Disorderly HouseThe highest policy-making body in the land must mend its shoddy image soon.
In the three decades and a bit since the restoration of democracy in 1990, Nepal’s national Parliament has never been able to function effectively. This is largely due to its failure to institutionalise parliamentary norms and values. The role of top leaders of major political forces is crucial in guiding the House in the right direction. But, instead, Nepali politicians have often held the legislature hostage to their interests. For instance, when leaders cannot agree on a power-sharing deal, they disrupt House proceedings, completely forgetting their duties as lawmakers. Interestingly, the parliamentarians seem to adhere to different sets of norms depending on whether their mother parties are in the government or not.

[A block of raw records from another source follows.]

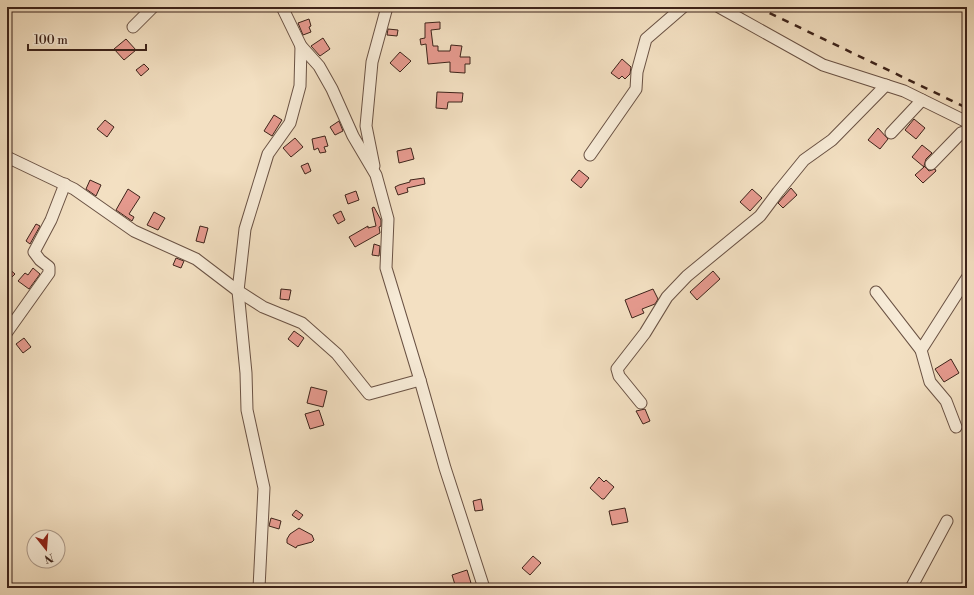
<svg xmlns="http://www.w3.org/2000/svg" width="974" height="595" font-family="'Libre Bodoni',serif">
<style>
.building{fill:#e79b90;stroke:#3d231a}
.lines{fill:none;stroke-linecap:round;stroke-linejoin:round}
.minor-casing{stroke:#6a5244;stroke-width:13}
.minor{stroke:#f7ebd7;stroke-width:11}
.rail{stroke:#3d231a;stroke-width:2.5;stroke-dasharray:7 7;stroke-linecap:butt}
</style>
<rect width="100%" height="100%" fill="#f3e0c2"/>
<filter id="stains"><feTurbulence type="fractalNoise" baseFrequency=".005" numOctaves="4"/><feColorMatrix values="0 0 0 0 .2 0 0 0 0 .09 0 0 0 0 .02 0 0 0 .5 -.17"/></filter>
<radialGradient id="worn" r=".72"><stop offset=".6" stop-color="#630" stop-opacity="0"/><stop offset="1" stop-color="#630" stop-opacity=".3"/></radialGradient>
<g class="building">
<path d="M309,19L311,26L309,27L311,32L303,35L298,23Z"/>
<path d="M440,22V29L431,30L433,46H438V51H450L451,45L462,46L460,57H470V64H465V73L450,72V62L428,64L426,44L421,45L420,39L425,38V23Z"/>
<path d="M388,29L398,30L397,36L387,35Z"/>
<path d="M323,38L330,49L320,56L311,46Z"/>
<path d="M126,39L136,50L124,60L114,49Z"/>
<path d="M400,52L411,61L400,72L390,63Z"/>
<path d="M622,59L631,67L630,74L625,79L622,76L619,79L611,73Z"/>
<path d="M144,64L149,69L141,76L136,70Z"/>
<path d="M437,92L463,93L462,102H448L447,109L436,108Z"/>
<path d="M274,115L282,120L272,136L264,131Z"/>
<path d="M914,119L925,128L916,139L905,130Z"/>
<path d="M105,120L114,127L107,137L97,129Z"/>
<path d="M339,121L343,131L335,135L330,127Z"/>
<path d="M878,128L888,139L880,149L868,140Z"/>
<path d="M325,136L328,146L324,147L326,152L320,153L318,148L314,150L312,139Z"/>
<path d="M295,138L303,147L291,157L283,148Z"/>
<path d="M922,145L932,153L926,159L924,166L929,171L935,169L936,171L923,183L915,175L924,167L912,157Z"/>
<path d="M411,148L414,159L399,163L397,151Z"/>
<path d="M308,163L311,171L305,174L301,166Z"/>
<path d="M579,170L589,178L581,188L571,180Z"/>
<path d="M424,178L425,184L407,188L408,192L398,195L395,187L399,185L410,182V180Z"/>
<path d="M90,180L101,185L96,196L86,189Z"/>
<path d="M791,188L797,195L783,208L778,203Z"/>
<path d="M128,189L140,197L129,214L134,217L132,221L116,210Z"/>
<path d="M752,189L762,198L750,211L740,202Z"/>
<path d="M356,191L359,200L348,204L345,195Z"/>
<path d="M374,207L381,220V226L379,227L380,233L355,247L349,237L368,226V228L376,226L372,208Z"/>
<path d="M341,211L345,220L338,224L333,215Z"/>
<path d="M154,212L165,218L158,230L147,225Z"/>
<path d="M36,224L40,226L30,244L26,241Z"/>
<path d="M200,226L208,228L204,243L196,241Z"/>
<path d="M374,244L380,246L379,256L372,255Z"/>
<path d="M176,258L184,261L181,268L173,265Z"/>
<path d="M7,267L15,274L7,282Z"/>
<path d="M33,268L40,274L29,289L18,281L25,273L28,275Z"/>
<path d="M713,271L720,279L697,300L690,292Z"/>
<path d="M281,289L291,290L289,300L280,299Z"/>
<path d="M653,289L658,299L655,304L642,309L644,313L632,318L625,300Z"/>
<path d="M294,331L304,338L298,347L288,339Z"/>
<path d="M24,338L31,347L23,353L16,344Z"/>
<path d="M951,359L959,373L944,382L935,369Z"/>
<path d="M311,387L327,391L323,407L307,403Z"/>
<path d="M645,409L650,421L643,424L636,411Z"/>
<path d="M319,410L324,425L310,429L305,414Z"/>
<path d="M599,477L604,482L606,480L614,487L604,499H602L590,488Z"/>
<path d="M481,499L483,510L475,511L473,501Z"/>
<path d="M625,508L628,522L612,525L609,511Z"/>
<path d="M296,510L303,515L299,520L292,515Z"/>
<path d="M271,518L281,521L279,529L269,526Z"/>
<path d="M299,528L312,535L314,540L312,542L297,546L296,548L287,543V539L290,534Z"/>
<path d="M533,556L541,563L530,575L522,568Z"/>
<path d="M467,570L471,583L456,588L452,575Z"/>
</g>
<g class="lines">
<g class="minor-casing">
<g id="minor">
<path d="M282,7L301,46L319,66L332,89L353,136L376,175L388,219L386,268L420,380L445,468L484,588"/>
<path d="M719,7L823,65L904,91L967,122"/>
<path d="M133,27L153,7"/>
<path d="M891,133L922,100"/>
<path d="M590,155L636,89L637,72L646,39L683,7"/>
<path d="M7,157L74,189L134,231L196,259L238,291L263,307L302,323L337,354L369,394L420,380"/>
<path d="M931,164L961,133L967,131"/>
<path d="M374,166L366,126L372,62L387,7"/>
<path d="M876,292L921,350L967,278"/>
<path d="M7,332L49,273V267L40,260L34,252L51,220L65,184"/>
<path d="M921,350L930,382L946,401L956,427"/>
<path d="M641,403L619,376L617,369L645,333L667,297L687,276L760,216L778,192L804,160L832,140L886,85"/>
<path d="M259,588L264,488L247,410L246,373L238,291L245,229L268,154L290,123L300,86L301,46"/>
<path d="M911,588L947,521"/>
</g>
</g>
<use href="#minor" class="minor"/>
<path class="rail" d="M757,7L967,108"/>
</g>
<rect width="974" height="595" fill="none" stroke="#f3e0c2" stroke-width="24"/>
<rect x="8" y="8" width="958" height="579" fill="none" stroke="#3d231a" stroke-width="2"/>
<rect x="12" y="12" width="950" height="571" fill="none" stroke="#3d231a"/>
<g transform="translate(46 549) rotate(163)"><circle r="19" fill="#f7ebd7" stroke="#ad9b8b"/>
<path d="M0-3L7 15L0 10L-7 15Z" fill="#8f2418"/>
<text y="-6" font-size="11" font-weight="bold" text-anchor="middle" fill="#3d231a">N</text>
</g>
<path d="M28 44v6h118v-6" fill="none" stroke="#3d231a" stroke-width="2"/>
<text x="34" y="44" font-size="12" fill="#3d231a" stroke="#f7ebd7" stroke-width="3" paint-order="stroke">100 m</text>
<rect width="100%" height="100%" filter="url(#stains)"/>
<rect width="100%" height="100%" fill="url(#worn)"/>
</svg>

Right now, the Parliament is running out of time to prorogue the ongoing House session and commence the budget session. Less than three weeks before the constitutional deadline to present the government's annual budget, the winter session is still dragging on. (The government apparently wants it to pass a few more bills.) The constitution makes it mandatory to unveil the budget on May 29 and the Parliament has to complete some important business before that. The Speaker must allow pre-budget deliberations on the House floor, which needs to be done 15 days ahead of budget presentation. He then has to allocate time for the presentation of the government’s policy and programme by the President. Following this, the lawmakers will debate the document for a few days. Then, priorities are set and funds earmarked based on the principles of the policy and programme and the lawmakers' feedback.
But the Parliament may not be able to complete the due process in what little time remains. At present, the leaders have been wasting their time bargaining for their share of the pie in the yet-to-be-formed 12 parliamentary committees. Wasting weeks in bargaining and reaching a deal in the last hour has become our politicians' ingrained habit–in which case the Parliament invariably has to suspend rules and fast-track procedures to endorse vital bills. This has become an accepted practice thanks to the blessing it has gotten from the top political leadership. The end result is that the parliamentary processes have been limited to no more than rituals. To see their chosen representatives thus waste vital state funds is heartbreaking for common folks. And if the occupants of some of the highest offices in the land can be so unaccountable, why should the rest of us need to follow any rules!
Cancellation of scheduled agendas for the lack of quorums and constant deferral of scheduled bills due to weeks or months-long House disruptions have become chronic problems. The highest policy-making body in the land must mend its shoddy image soon. Or wider disenchantment may follow. Already, the public’s faith in Nepali legislatures is razor-thin. Experts have emphasised the need for the House to work according to a strict calendar. That would add to the body’s legitimacy. On the other hand, the constant undermining of the legislative through the making (and breaking) of ad hoc rules will further shake people’s faith in the parliamentary system.